**Excerpt provided:**

┌──

The Maples Group, through its leading international law firm, Maples and Calder, advises global financial, institutional, business and private clients on the laws of the British Virgin Islands, the Cayman Islands, Ireland, Jersey and Luxembourg. With offices in key jurisdictions around the world, the Maples Group has specific strengths in the areas of finance and banking, corporate commercial, investment funds, litigation and trusts. The banking and finance team in the Maples Group's Dublin office has a diverse practice and comprises three partners and four associates. The team acts as lead counsel, as well as local counsel, for lenders and borrowers on a wide range of domestic and cross-border debt financings, including corporate and leveraged finance, real estate finance and funds finance, and provides commercially focused and solutions-oriented advice to clients. The firm's international perspective, working with both Irish and international financial and institutional clients, ensures best-in-class advice.

The beginning of 2020 seemed to be picking up right where 2019 left off - with financial markets remaining relatively buoyant despite the ongoing Brexit uncertainty. No one could have foreseen the arrival of COVID-19 and the paralysing effects it has had on global markets and, by extension, the domestic Irish market and life in general.

└──

**Aim of the exercise:** Reproduce the Maples Group passage above word for word, from the opening sentence through the last.

**Listed entries:**
┌──

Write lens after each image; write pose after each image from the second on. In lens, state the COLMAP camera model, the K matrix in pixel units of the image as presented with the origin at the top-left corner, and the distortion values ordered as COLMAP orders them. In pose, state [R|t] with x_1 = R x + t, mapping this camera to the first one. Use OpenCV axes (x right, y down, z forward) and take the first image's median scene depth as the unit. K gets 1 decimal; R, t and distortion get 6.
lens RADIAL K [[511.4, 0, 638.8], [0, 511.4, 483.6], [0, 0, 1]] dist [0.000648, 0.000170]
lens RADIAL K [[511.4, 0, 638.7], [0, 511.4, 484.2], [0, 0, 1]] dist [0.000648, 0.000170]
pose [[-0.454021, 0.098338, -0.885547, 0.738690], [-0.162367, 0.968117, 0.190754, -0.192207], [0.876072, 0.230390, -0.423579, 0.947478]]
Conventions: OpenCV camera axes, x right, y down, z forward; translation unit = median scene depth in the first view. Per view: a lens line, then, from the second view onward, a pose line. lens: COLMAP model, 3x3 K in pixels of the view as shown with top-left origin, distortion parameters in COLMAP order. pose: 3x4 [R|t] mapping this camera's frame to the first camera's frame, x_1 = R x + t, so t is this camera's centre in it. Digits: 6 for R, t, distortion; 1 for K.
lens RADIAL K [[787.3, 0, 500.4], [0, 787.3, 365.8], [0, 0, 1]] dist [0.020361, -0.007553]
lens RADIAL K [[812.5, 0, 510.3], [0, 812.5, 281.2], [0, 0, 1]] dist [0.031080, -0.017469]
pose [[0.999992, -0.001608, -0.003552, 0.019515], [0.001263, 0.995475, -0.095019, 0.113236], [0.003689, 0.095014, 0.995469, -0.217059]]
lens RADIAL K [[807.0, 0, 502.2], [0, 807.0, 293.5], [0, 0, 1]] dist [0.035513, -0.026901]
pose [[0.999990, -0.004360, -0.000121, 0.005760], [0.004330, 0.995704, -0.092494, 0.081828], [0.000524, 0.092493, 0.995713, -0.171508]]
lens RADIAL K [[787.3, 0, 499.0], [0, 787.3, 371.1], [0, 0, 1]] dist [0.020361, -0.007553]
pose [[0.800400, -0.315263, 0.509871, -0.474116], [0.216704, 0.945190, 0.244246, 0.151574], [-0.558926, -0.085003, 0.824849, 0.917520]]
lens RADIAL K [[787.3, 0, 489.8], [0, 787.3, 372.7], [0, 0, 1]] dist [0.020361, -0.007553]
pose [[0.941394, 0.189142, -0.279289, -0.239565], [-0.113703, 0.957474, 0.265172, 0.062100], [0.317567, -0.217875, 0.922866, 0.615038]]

└──

**Solution to the exercise:**
The Maples Group, through its leading international law firm, Maples and Calder, advises global financial, institutional, business and private clients on the laws of the British Virgin Islands, the Cayman Islands, Ireland, Jersey and Luxembourg. With offices in key jurisdictions around the world, the Maples Group has specific strengths in the areas of finance and banking, corporate commercial, investment funds, litigation and trusts. The banking and finance team in the Maples Group's Dublin office has a diverse practice and comprises three partners and four associates. The team acts as lead counsel, as well as local counsel, for lenders and borrowers on a wide range of domestic and cross-border debt financings, including corporate and leveraged finance, real estate finance and funds finance, and provides commercially focused and solutions-oriented advice to clients. The firm's international perspective, working with both Irish and international financial and institutional clients, ensures best-in-class advice.

The beginning of 2020 seemed to be picking up right where 2019 left off - with financial markets remaining relatively buoyant despite the ongoing Brexit uncertainty. No one could have foreseen the arrival of COVID-19 and the paralysing effects it has had on global markets and, by extension, the domestic Irish market and life in general.